ITEMS:
● ● ●

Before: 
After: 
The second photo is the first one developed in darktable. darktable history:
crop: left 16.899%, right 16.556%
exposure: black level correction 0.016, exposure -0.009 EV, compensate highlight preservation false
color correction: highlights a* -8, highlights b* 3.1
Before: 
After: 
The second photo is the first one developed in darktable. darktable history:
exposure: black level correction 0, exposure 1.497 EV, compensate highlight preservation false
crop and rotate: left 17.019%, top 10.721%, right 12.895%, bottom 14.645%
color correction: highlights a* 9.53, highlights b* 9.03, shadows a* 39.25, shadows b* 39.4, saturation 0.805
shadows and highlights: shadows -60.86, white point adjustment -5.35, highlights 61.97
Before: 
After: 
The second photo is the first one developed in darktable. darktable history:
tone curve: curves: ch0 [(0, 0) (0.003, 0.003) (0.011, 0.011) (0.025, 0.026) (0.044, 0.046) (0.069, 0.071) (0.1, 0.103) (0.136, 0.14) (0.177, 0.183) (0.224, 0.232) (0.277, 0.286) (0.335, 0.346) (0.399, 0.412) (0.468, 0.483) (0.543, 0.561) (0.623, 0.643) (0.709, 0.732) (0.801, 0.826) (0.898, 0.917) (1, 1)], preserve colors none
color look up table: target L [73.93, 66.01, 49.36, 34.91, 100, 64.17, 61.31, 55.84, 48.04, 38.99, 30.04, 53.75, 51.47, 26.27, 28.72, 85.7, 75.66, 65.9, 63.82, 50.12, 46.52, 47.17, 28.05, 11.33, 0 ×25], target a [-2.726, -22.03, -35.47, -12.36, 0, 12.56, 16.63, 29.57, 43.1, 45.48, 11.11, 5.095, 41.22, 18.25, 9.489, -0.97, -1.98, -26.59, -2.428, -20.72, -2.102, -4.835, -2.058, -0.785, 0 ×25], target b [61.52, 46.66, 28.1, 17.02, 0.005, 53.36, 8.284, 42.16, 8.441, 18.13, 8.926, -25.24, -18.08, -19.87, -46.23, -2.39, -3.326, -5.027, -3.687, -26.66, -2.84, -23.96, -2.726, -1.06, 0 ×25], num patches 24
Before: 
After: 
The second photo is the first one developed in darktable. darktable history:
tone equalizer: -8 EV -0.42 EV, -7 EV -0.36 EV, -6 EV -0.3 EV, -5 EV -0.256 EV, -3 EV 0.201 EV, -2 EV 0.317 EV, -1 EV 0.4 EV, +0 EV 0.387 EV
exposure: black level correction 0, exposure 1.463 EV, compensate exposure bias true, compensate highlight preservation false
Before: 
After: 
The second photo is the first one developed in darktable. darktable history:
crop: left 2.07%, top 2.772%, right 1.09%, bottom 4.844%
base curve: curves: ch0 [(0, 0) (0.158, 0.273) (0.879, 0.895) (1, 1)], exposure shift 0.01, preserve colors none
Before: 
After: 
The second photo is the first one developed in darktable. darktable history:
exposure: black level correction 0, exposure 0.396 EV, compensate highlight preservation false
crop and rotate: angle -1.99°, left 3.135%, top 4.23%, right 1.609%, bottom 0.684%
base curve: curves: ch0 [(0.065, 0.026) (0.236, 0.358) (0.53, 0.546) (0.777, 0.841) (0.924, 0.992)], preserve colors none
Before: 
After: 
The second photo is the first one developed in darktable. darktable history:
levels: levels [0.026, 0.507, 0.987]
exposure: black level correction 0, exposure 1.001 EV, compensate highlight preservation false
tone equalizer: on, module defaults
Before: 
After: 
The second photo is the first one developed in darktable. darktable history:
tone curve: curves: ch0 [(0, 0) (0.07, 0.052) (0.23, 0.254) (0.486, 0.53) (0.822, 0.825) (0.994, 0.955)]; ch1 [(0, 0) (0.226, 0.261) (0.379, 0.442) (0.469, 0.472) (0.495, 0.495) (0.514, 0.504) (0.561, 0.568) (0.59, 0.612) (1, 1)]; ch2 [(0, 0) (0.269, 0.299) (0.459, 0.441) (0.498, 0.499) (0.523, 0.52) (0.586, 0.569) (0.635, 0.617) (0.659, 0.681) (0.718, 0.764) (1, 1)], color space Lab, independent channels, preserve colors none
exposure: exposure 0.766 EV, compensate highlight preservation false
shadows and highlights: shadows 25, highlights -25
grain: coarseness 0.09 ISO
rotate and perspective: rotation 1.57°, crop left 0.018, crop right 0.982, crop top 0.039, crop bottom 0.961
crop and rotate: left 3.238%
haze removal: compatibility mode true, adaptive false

● ● ●

SET PROBLEM: Write out the records above again word for word, beginning with their first line and stopping after the line that contains "color correction: highlights a* -8, highlights".

THE RESULT:
Before: 
After: 
The second photo is the first one developed in darktable. darktable history:
crop: left 16.899%, right 16.556%
exposure: black level correction 0.016, exposure -0.009 EV, compensate highlight preservation false
color correction: highlights a* -8, highlights b* 3.1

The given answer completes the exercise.